We theoretically analyze the Fano interference in a single impurity multi-Weyl semimetal hybrid system and show the emergence of the topological charge Fano effect in the bulk local density of states. In multi-Weyl semimetals, the number of Fermi arcs at the system boundaries is determined by the topological charge $J$, a direct consequence of the "bulk-boundary" correspondence principle. Analogously, we find that $J$ also modulates the bulk Fano profile of the system with an embedded quantum impurity.
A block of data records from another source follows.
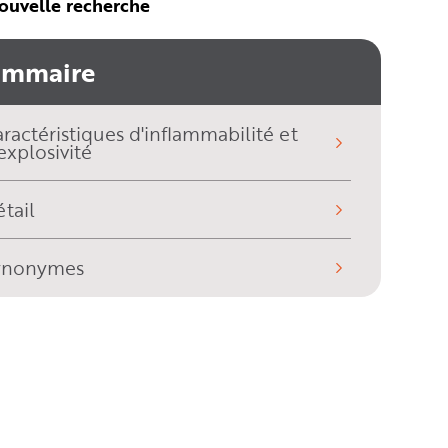
ouvelle recherche
ommaire
ractéristiques d'inflammabilité et
explosivité
tail
ynonymes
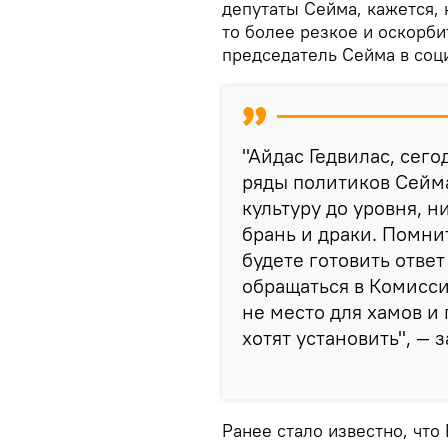
депутаты Сейма, кажется, 
то более резкое и оскорби
председатель Сейма в соц
"Айдас Гедвилас, сег
ряды политиков Сейм
культуру до уровня, 
брань и драки. Помни
будете готовить ответ
обращаться в Комисси
не место для хамов и
хотят установить", —
Ранее стало известно, чт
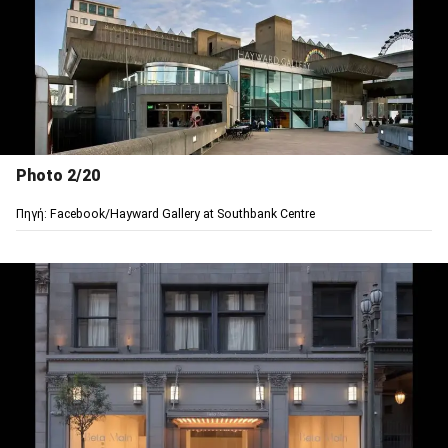
Photo 2/20
Πηγή: Facebook/Hayward Gallery at Southbank Centre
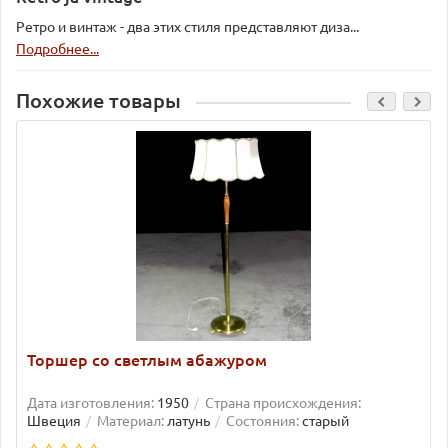
Ретро и винтаж - два этих стиля представляют диза...
Подробнее...
Похожие товары
Торшер со светлым абажуром
Дата изготовления:
1950
Страна происхождения:
Швеция
Материал:
латунь
Состояния:
старый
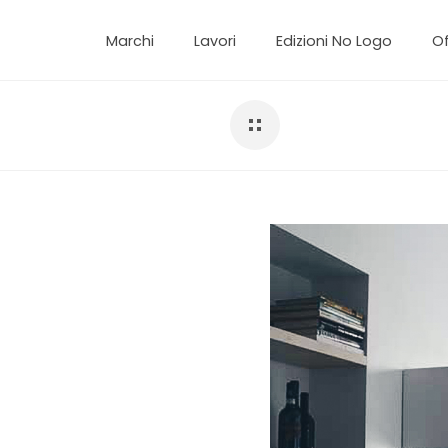
Marchi
Lavori
Edizioni No Logo
Of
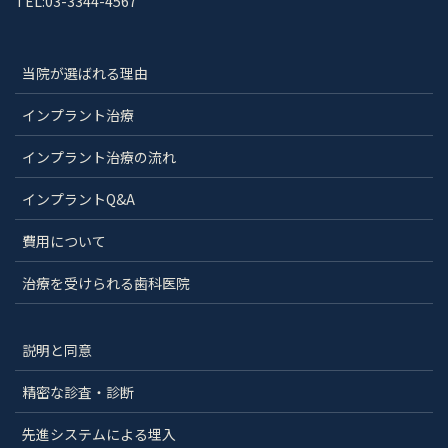
TEL:03-3344-4567
当院が選ばれる理由
インプラント治療
インプラント治療の流れ
インプラントQ&A
費用について
治療を受けられる歯科医院
説明と同意
精密な診査・診断
先進システムによる埋入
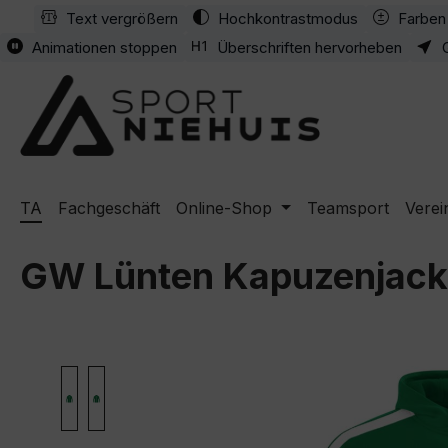
Text vergrößern
Hochkontrastmodus
Farben 
m Hauptinhalt springen
Zur Suche springen
Zur Hauptnavigation springen
Animationen stoppen
Überschriften hervorheben
TA
Fachgeschäft
Online-Shop
Teamsport
Verei
GW Lünten Kapuzenjack
Bildergalerie überspringen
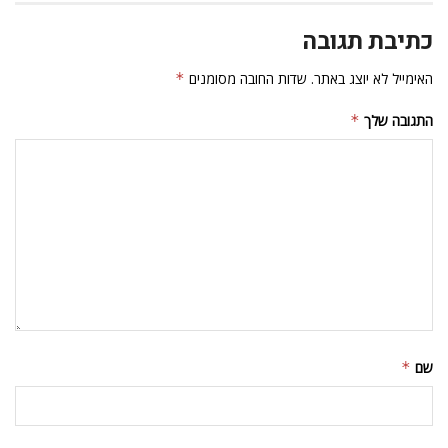
כתיבת תגובה
האימייל לא יוצג באתר.
שדות החובה מסומנים
*
התגובה שלך
*
שם
*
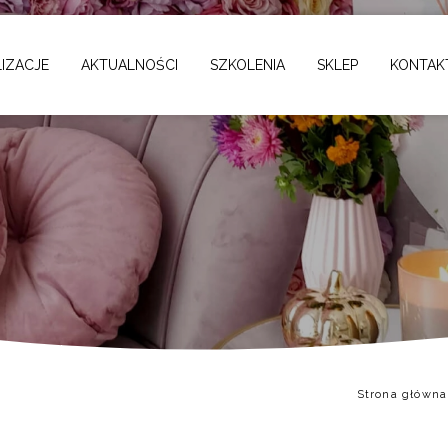
cka
IZACJE
AKTUALNOŚCI
SZKOLENIA
SKLEP
KONTAK
Strona główna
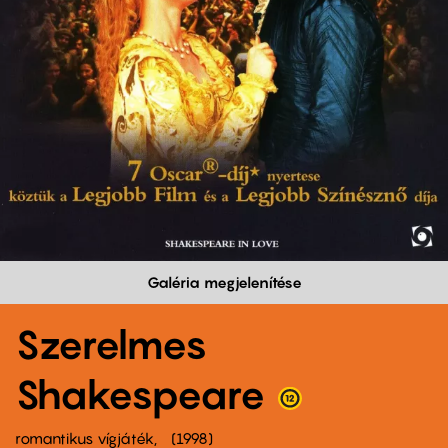
Galéria megjelenítése
Szerelmes
Shakespeare
romantikus vígjáték
1998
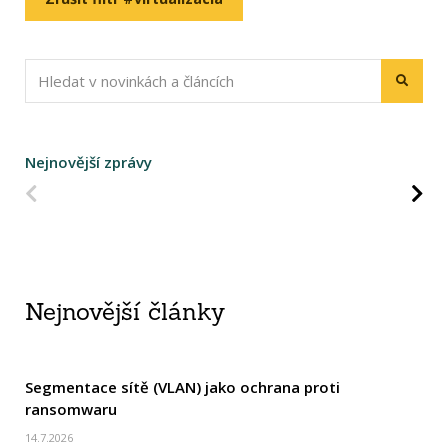
Nejnovější zprávy
Predchádzajúca strana
Na
Nejnovější články
Segmentace sítě (VLAN) jako ochrana proti
ransomwaru
14.7.2026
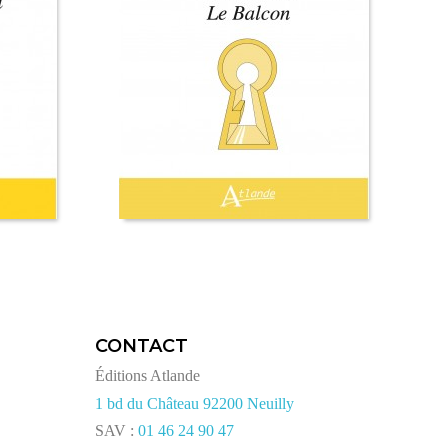
CONTACT
Éditions Atlande
1 bd du Château 92200 Neuilly
SAV :
01 46 24 90 47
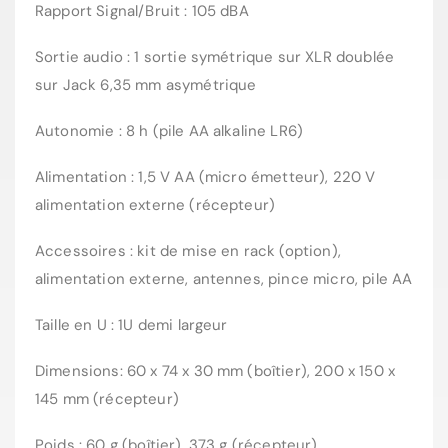
Rapport Signal/Bruit : 105 dBA
Sortie audio : 1 sortie symétrique sur XLR doublée
sur Jack 6,35 mm asymétrique
Autonomie : 8 h (pile AA alkaline LR6)
Alimentation : 1,5 V AA (micro émetteur), 220 V
alimentation externe (récepteur)
Accessoires : kit de mise en rack (option),
alimentation externe, antennes, pince micro, pile AA
Taille en U : 1U demi largeur
Dimensions: 60 x 74 x 30 mm (boîtier), 200 x 150 x
145 mm (récepteur)
Poids : 60 g (boîtier), 373 g (récepteur)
Thus, by increasing $J$, the Fano lineshape evolves from resonant, typical for $J=1$ (single Weyl), towards antiresonant, extrapolating to the so-called hyper Weyl semimetals with $J\gg1$. Specially for the maximum case protected by the rotational symmetry $C_{2J=6}$, namely the $J=3$ (triple Weyl), which acquires asymmetric Fano profile, the Fano parameter absolute value is predicted to be $\tan(C_{2J=6})$, where $C_{2J}\equiv(360^{\circ}/2J)$ defines the rotational angle. Hence, the Fano discretization in the $J$ term introduces the topological charge Fano effect in multi-Weyl semimetals. We also suggest a transport device where we expect that the proposed Fano effect could be detected.